World May 11, 2026 12:59 PM

Modi to Visit UAE and Four European Countries as Rising Oil Costs Weigh on India’s Reserves

Five-nation trip from May 15-20 will include discussions on energy cooperation as higher crude prices strain foreign exchange buffers

By Ajmal Hussain

Prime Minister Narendra Modi will travel to the United Arab Emirates and four European nations between May 15 and May 20. The foreign ministry said the trip comes amid pressure on India’s foreign currency reserves from rising global oil prices. Modi is expected to discuss energy cooperation with UAE President Mohammed bin Zayed Al Nahyan and address bilateral, regional and international matters.

Modi to Visit UAE and Four European Countries as Rising Oil Costs Weigh on India’s Reserves

Key Points

  • Narendra Modi will visit the UAE on May 15 and then the Netherlands, Sweden, Norway and Italy from May 15-20.
  • Rising global oil prices have put pressure on India’s foreign currency reserves, given the country’s status as a net energy importer.
  • Modi and UAE President Mohammed bin Zayed Al Nahyan will prioritize energy cooperation while also discussing broader bilateral, regional and international issues.

Indian Prime Minister Narendra Modi is scheduled to visit five countries from May 15 through May 20, the foreign ministry said on Monday. The itinerary begins in the United Arab Emirates on May 15 before continuing to the Netherlands, Sweden, Norway and Italy.

The ministry framed the trip against a backdrop of rising global oil prices that have put pressure on India’s foreign currency reserves. As a net energy importer, India faces an elevated risk from higher crude costs, which can affect external balances and domestic economic indicators.

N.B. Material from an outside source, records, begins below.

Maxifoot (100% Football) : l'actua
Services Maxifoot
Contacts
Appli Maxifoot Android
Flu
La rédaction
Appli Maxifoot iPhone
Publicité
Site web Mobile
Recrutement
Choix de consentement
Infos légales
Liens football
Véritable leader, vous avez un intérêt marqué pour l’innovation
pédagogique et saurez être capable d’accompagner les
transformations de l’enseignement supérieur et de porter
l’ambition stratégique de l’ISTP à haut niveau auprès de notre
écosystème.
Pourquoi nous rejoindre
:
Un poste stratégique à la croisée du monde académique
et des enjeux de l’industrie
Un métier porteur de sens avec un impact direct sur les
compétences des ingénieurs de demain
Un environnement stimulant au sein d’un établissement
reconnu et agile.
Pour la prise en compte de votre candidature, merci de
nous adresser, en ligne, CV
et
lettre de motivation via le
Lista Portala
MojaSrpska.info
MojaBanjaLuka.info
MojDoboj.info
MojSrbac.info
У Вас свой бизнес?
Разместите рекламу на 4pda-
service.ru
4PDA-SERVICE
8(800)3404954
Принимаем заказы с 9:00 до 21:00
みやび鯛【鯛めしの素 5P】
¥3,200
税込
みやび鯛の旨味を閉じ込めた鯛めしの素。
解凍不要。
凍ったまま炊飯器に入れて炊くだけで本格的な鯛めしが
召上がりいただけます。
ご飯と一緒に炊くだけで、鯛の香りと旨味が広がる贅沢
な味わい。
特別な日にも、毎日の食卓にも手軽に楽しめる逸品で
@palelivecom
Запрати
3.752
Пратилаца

Modi has recently urged measures aimed at reducing energy demand, including calls for fuel conservation, cutting back on imports and gold purchases, and curbing travel. Those appeals reflect concerns about the strain higher energy prices place on the nation’s foreign exchange position.

During his stop in the UAE, Modi will hold discussions with President Mohammed bin Zayed Al Nahyan. The foreign ministry said bilateral ties - with an emphasis on energy cooperation - will be central to their talks, along with regional and international topics of mutual interest.

The foreign ministry statement linked the jump in global oil prices to the Middle East crisis, saying that higher energy costs have contributed to pressures on India’s foreign currency reserves. Officials have highlighted the potential consequences of sustained oil price increases for the country’s economic outlook.


Context and implications

Rising crude prices have the potential to widen India’s current account deficit, a risk explicitly noted by the foreign ministry. The statement also tied higher oil costs to the possibility of slower economic growth and an uptick in inflation - outcomes that would have ramifications across sectors dependent on energy and trade flows.

As the government seeks to limit external vulnerabilities, the prime minister’s trip includes a focus on energy partnership with a key Gulf supplier. Beyond energy, the meetings are intended to cover a range of bilateral, regional and international matters, as outlined by the ministry.

Risks

  • Higher oil prices could widen India’s current account deficit, affecting external balances - this impacts trade and finance sectors.
  • Sustained increases in energy costs may slow economic growth, which could weigh on overall market demand and sectors sensitive to GDP performance.
  • Rising energy prices can lead to higher inflation, influencing monetary conditions and sectors exposed to input-cost pressures such as transportation and manufacturing.